> [TASKS TO CARRY OUT]:
1. Please revise the market outlook from "Central banks are" up to and including "threaten further drawdown.", replacing "rate cuts" with "rate reductions".
2. Condense the paragraph of the market outlook that begins "While 2022 dynamics were driven" into a shorter version that keeps its main facts.
3. Using the market outlook, say whether each statement agrees with the text, answering yes or no and quoting the deciding words: (a) Central bank policy rates will likely peak soon. (b) Rate cuts are expected to follow shortly. (c) In most economies, inflation will end the year below target.

Price pressures remain too elevated; in most economies, inflation will end the year above target.

  • Part of the inflation basket will soften rapidly in response to normalizing supply chains and energy prices, but other key segments still require considerable weakening in labor markets if there is any hope of approaching target.

Central banks are nearing the end of their tightening cycles as financial stability risks increase.

  • Each additional interest rate hike increases the risk of further market turmoil. Central bank policy rates will likely peak soon, but rate cuts are unlikely unless there is a severe and dangerous spike in financial system stress.

Although equities have been resilient, earnings weakness will threaten further drawdown.

  • While 2022 dynamics were driven by inflation and rates scares, 2023 is likely to be dominated by earnings and economic growth scares. Margin pressures will weigh on company profitability, leading equities lower.

> [EXCERPTED DATA]:
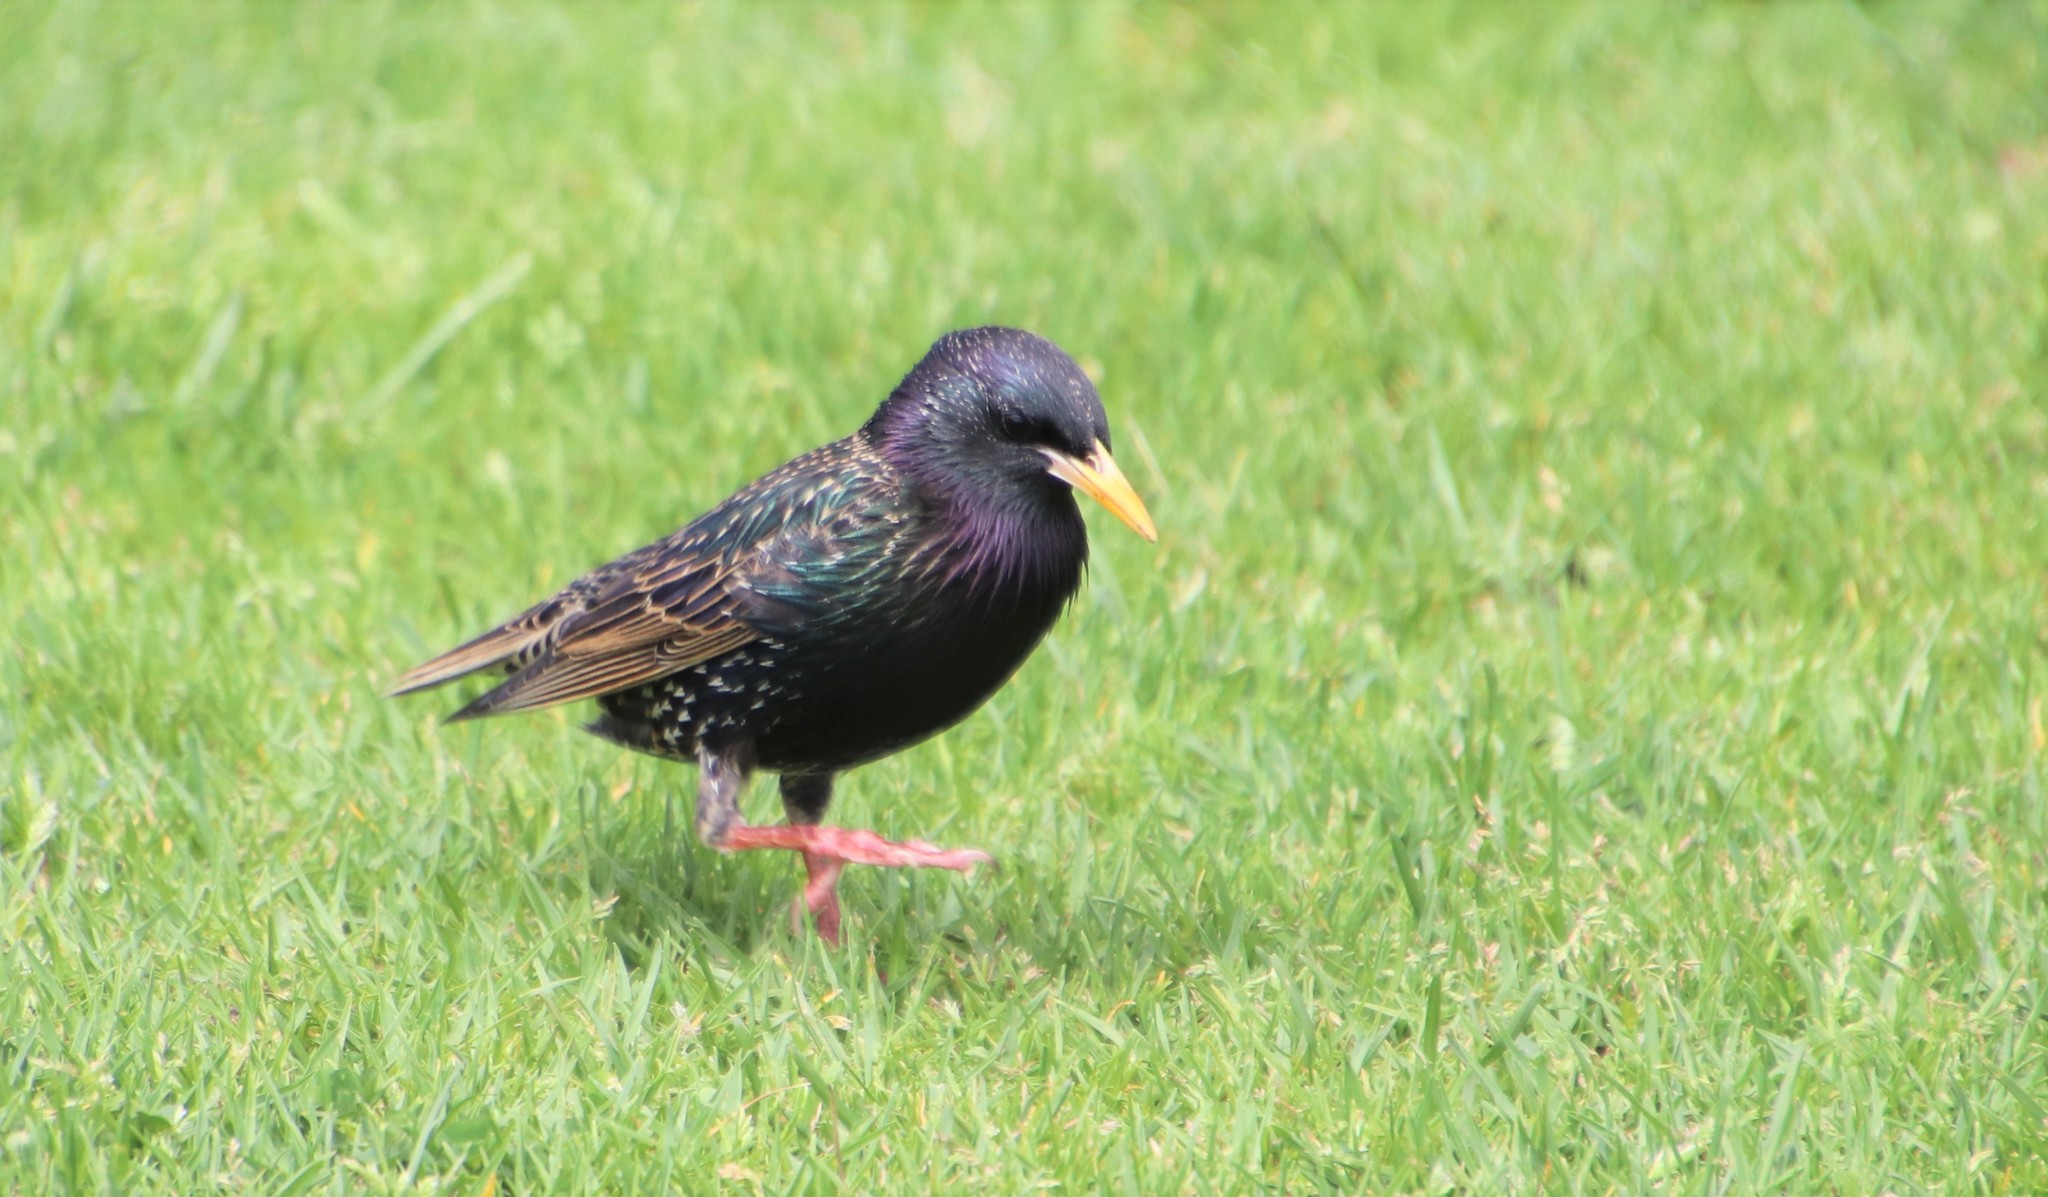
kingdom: Animalia
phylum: Chordata
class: Aves
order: Passeriformes
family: Sturnidae
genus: Sturnus
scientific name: Sturnus vulgaris
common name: Common starling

> [RESULTS OF THE TASKS]:
1.
Central banks are nearing the end of their tightening cycles as financial stability risks increase.

  • Each additional interest rate hike increases the risk of further market turmoil. Central bank policy rates will likely peak soon, but rate reductions are unlikely unless there is a severe and dangerous spike in financial system stress.

Although equities have been resilient, earnings weakness will threaten further drawdown.

2. Inflation and rate scares drove 2023's predecessor year, 2022; 2023 will likely be dominated by earnings and growth scares, with margin pressures hurting profits and pushing equities down.

3.
(a) Yes: "Central bank policy rates will likely peak soon"
(b) No: "rate cuts are unlikely unless there is a severe and dangerous spike in financial system stress"
(c) No: "in most economies, inflation will end the year above target"